In layman's terms, how does Naive Bayes work?

Suppose that you are a working as a security guard at the airport. Your task is to look at people who pass the security line and pick some of them as being worthy of a more detailed screening. Now, of course, telling whether a person is a potential criminal or not by just looking at him/her is hard, if at all possible, but you need to do something. You have been put there for some reason, after all.

One of the simplest ways to approach the problem, mentally, is the following. You assign a "risk value" for each person. At the beginning (when you don't have any information about the person at all) you set this value to zero.

Now you start studying various features of the person in front of you: is it a male or a female? Is it a kid? Is he behaving nervously? Is he carrying a big bag? Is he alone? Did the metal detector beep? Is he a foreigner? etc. For each of those features you know (subconsciously due to your presuppositions, or from actual statistics) the average increase or decrease in risk of the person being a criminal that it entails. For example, if you know that the proportion of males among criminals is the same as the proportion of males among non-criminals, observing that a person is male will not affect his risk value at all. If, however, there are more males among criminals (suppose the percentage is, say, 70%) than among decent people (where the proportion is around 50%), observing that a person in front of you is a male will increase the "risk level" by some amount (the value is *log(70%/50%) ~ 0.3*, to be precise). Then you see that a person is nervous. OK, you think, 90% of criminals are nervous, but only 50% of normal people are. This means that nervousness should entail a further risk increase (of *log(0.9/0.5) ~ 0.6*, to be technical again, so by now you have counted a total risk value of 0.9). Then you notice it is a kid. Wow, there is only 1% of kids among criminals, but around 10% among normal people. Therefore, the risk value change due to this observation will be negative (*log(0.01/0.10) ~ -2.3*, so your totals are around -1.4 by now).

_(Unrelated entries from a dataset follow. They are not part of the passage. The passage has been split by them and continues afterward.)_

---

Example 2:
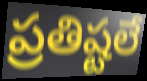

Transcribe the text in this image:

ప్రతిష్టలే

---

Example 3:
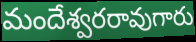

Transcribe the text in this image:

మందేశ్వరరావుగారు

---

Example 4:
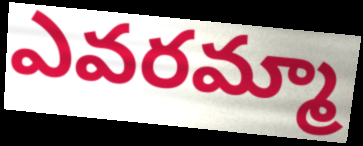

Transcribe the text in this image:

ఎవరమ్మా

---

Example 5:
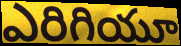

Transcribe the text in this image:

ఎరిగియూ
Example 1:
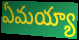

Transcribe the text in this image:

ఏమయ్యా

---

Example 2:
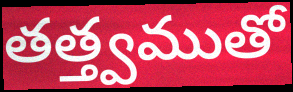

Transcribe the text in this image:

తత్త్వముతో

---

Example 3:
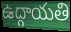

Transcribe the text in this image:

ఉద్గాయతి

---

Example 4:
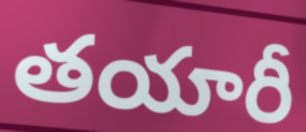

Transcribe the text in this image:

తయారీ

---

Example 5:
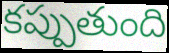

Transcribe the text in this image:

కప్పుతుంది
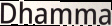
Dhamma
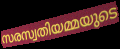
സരസ്വതിയമ്മയുടെ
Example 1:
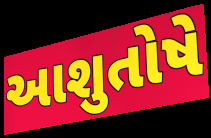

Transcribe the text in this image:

આશુતોષે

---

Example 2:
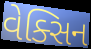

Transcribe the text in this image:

વેક્સિન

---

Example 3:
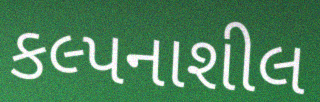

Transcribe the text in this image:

કલ્પનાશીલ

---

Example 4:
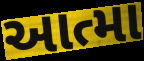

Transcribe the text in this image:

આત્મા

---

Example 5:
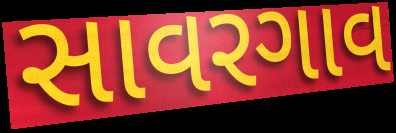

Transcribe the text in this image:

સાવરગાવ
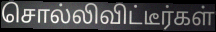
சொல்லிவிட்டீர்கள்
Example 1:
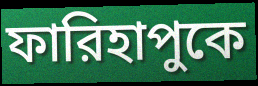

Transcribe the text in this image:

ফারিহাপুকে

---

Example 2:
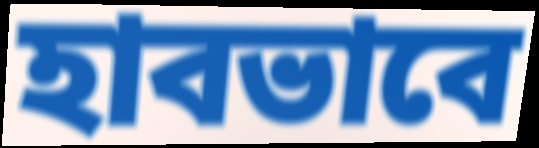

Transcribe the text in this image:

হাবভাবে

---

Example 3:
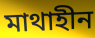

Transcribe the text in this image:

মাথাহীন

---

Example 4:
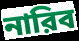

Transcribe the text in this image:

নারিব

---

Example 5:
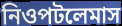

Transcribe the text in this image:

নিওপটলেমাস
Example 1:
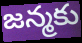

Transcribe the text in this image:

జన్మకు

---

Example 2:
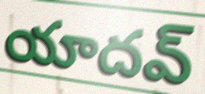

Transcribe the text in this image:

యాదవ్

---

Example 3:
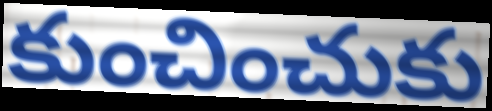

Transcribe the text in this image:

కుంచించుకు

You can continue this as long as you want, including more and more features, each of which will modify your total risk value by either increasing it (if you know this particular feature is more representative of a criminal) or decreasing (if the features is more representative of a decent person). When you are done collecting the features, all is left for you is to compare the result with some threshold level. Say, if the total risk value exceeds 10, you declare the person in front of you to be potentially dangerous and take it into a detailed screening.

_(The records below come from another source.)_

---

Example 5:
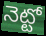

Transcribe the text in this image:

నెట్టో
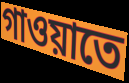
গাওয়াতে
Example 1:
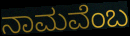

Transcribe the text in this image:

ನಾಮವೆಂಬ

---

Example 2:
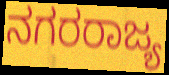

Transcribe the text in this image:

ನಗರರಾಜ್ಯ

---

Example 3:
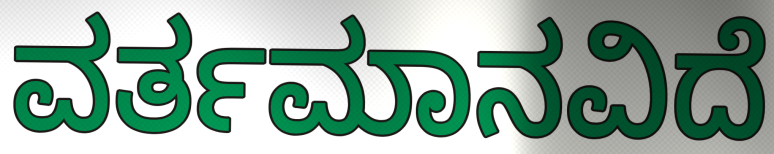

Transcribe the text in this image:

ವರ್ತಮಾನವಿದೆ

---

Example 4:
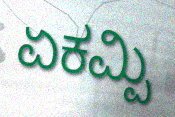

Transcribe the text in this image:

ಏಕಮ್ಪಿ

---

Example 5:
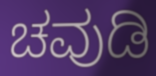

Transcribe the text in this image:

ಚವುಡಿ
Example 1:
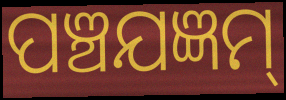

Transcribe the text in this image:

ପଞ୍ଚଯଜ୍ଞମ୍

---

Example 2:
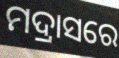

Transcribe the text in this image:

ମଦ୍ରାସରେ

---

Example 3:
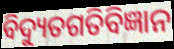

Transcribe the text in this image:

ବିଦ୍ୟୁତଗତିବିଜ୍ଞାନ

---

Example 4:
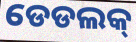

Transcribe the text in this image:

ଡେଡଲକ୍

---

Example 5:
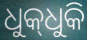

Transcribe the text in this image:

ଧୁକ୍‌ଧୁକି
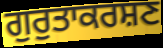
ਗੁਰੁਤਾਕਰਸ਼ਣ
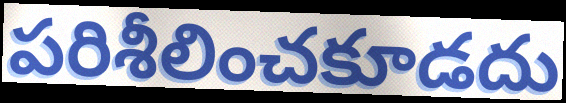
పరిశీలించకూడదు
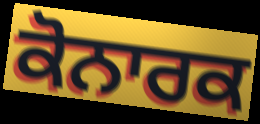
ਕੋਨਾਰਕ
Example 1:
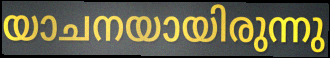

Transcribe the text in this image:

യാചനയായിരുന്നു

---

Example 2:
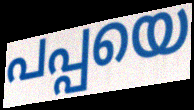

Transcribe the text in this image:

പപ്പയെ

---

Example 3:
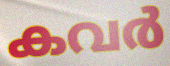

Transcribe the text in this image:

കവർ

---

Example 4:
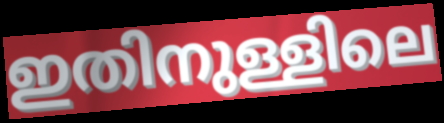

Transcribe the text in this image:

ഇതിനുള്ളിലെ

The benefit of such an approach is that it is rather intuitive and simple to compute. The drawback is that it does not take the cross-play of features into account. It may very well be the case that while the feature "the person is a kid" on its own greatly reduces the risk value, and the feature "has a moustache" on its own has close to no effect, a combination of the two ("a kid with a moustache") would actually have to increase the risk by a lot. This would not happen when you simply add the separate feature contributions, as described above.

Great explanation, thank you! But having found the risk value how do we go back to probabilities ? If I understand correctly, to do that, we can also calculate the opposite of risk, by taking e.g. log(50%/70%) instead of log(70%/50%), and then normalize the two values so that their sum equals 1. Is that correct ?

No, to get the posterior probability P(C|x) of your target class from the obtained "risk value" $r$ you need to use the sigmoid function:

\(P(C|x) = \frac{1}{1+\exp(-r)}.\)

In this case, though, to be completely formally correct, you need to make sure your final risk value also includes your "threshold" value (which corresponds to the prior \(log \frac{P(C)}{P(\not C)}\)). Alternatively, just start the reasoning with some initial, possibly nonzero, "prior" risk value, and use a zero threshold to decide).

To see why this is the case, observe that \(r = \log \frac{P(C|x)}{P(\not C|x)}\) and substitute it in the sigmoid equation.

Thank you! In this particular example, if I know that historically 0.01% of the passengers have been criminals, I can take log(10^(-4)) ~ -9 as the initial risk value and use it as a threshold to decide, right?

Now, your initial risk value in this case would be log(0.01/(1-0.01)) ~ -2.29, in which case your decision would simply compare the total with 0 (which would be the same as asking whether the posterior P(C|x) > 0.5).

Equivalently, you could have started with zero and used 2.29 as a decision threshold.

Note that the explanation in this post is not really meant for an in-depth technical understanding. If you want the latter, try deriving the algorithm mathematically, starting from the observation that

\(\frac{P(C|x)}{P(\not C|x)} = \frac{P(x|C)P(C)}{P(x|\not C)P(\not C)}\)

then using the conditional independence assumption

\(P(x|C) = P(x_1|C)P(x_2|C)\dots \)

and taking the logarithm.